*ASSIGNMENT A*
Repeat the lines of the records from the one containing "Tuesday, January 21,..." through the one containing "Social Worker, Dr. Beth Plachetka from S", inclusive, with every line copied as it appears.

++++ DOCUMENT PASSAGE ++++

And a remarkable story it is. With the full effects of the 1994 North American Free Trade Agreement kicking in, Mexico’s exports rose 15.5 percent last year, to a record $350 billion, with manufactured goods accounting for 81 percent of the total. Mexico is the world’s fifth-largest exporter of cars, behind Germany, Japan, France and South Korea; it ranks first in exports of refrigerators and flat-screen TV panels, third in cell phones and second in beer. According to an HSBC research report released in March, Mexico could overtake China and Canada to become the top trade partner of the U.S. by 2018. The U.S. is now the destination for almost three quarters of Mexican exports.

To be sure, the incoming government — whether PRI, PAN or PRD — faces formidable problems. The drug war shows no signs of abating; in mid-May, in an all-too-common incident, 49 headless corpses were strewn along roadsides on the outskirts of Monterrey. Anti-immigrant sentiments and a sluggish economy in the U.S. have stemmed the growth in undocumented Mexicans living north of the border, now estimated at roughly 7 million, and threatened to reduce the $22.7 billion in remittances they sent back home last year. The closing of opportunities in the U.S. is exacerbating the so-called ni-ni phenomenon — the 7 million Mexicans aged 16 to 25 who neither go to school nor have jobs (“ni escuela ni trabajo”). Then there is an underground economy of staggering proportions that deprives the government of revenues and keeps wages low. Last but not least, the energy sector desperately needs input from the private sector to restore productivity and profits at Pemex, which actually runs losses.

Despite these major impediments, Mexico’s manufactured exports have grown rapidly — none more so than automobiles, which account for 28 percent of all industrial products sold abroad. The foreign companies that dominate the sector, led by Nissan Motor Co., General Motors Co., Volkswagen and Ford Motor Co., have increased the scale and efficiency of their Mexican plants, and in the process roiled trade relations with Brazil. Mexico exported 147,000 vehicles to Brazil last year, a fivefold increase from 2007, reflecting both improved quality and the weakness of the peso against the Brazilian real. After Brazil threatened to end a 2002 agreement on tariff-free car trade, Mexican automakers agreed in March to reduce the $1.7 billion car-trade surplus in their favor last year to $1.4 billion in 2012 and to not allow it to rise above $1.6 billion until after 2014.

About 70 percent of the 2.14 million cars exported by Mexico last year were sent to the U.S., a market that China has yet to crack. A narrowing wage gap helps explain that success. Only a decade ago Mexican blue-collar wages were five times higher than Chinese salaries. Today the gap has been cut to 30 percent and continues to narrow as Chinese incomes have skyrocketed while Mexican incomes have risen barely 1 percent annually, in dollar terms. And Mexican labor is abundant. Between now and 2035 most of the country’s population will be of working age, while China’s labor force is aging fast as a result of its one-child-per-family law. “Mexican workers are skilled enough, and engineers can follow instructions,” says Martín, who predicts auto manufacturing in the country will double by 2015.

++++ DATA FOR THIS EXERCISE ++++

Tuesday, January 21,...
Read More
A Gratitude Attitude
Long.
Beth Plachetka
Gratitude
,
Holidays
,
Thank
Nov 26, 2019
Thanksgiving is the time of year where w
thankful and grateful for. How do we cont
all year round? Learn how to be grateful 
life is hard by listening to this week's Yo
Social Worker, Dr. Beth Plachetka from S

++++
++++ DATA FOR THIS EXERCISE ++++

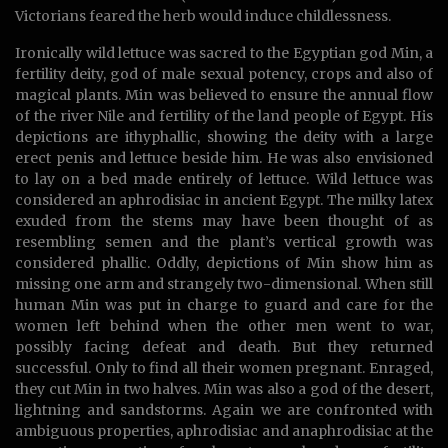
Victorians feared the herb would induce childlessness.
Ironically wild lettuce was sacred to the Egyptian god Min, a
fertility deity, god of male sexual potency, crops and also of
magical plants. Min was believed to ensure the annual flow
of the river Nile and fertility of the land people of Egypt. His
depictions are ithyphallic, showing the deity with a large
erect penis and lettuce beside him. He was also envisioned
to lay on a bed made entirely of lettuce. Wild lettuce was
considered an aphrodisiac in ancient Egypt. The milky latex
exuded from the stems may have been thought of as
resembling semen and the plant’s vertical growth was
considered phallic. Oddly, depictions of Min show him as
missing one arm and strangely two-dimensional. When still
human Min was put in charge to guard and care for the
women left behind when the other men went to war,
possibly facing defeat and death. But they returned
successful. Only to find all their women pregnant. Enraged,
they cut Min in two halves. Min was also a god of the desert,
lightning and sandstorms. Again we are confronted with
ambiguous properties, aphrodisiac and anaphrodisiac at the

++++

*ASSIGNMENT B*
According to the text on Mexico's exports, what share of Mexico's exports goes to the U.S.?

*YOUR RESPONSE A*
Tuesday, January 21,...
Read More
A Gratitude Attitude
Long.
Beth Plachetka
Gratitude
,
Holidays
,
Thank
Nov 26, 2019
Thanksgiving is the time of year where w
thankful and grateful for. How do we cont
all year round? Learn how to be grateful 
life is hard by listening to this week's Yo
Social Worker, Dr. Beth Plachetka from S

*YOUR RESPONSE B*
Almost three quarters of Mexican exports go to the U.S.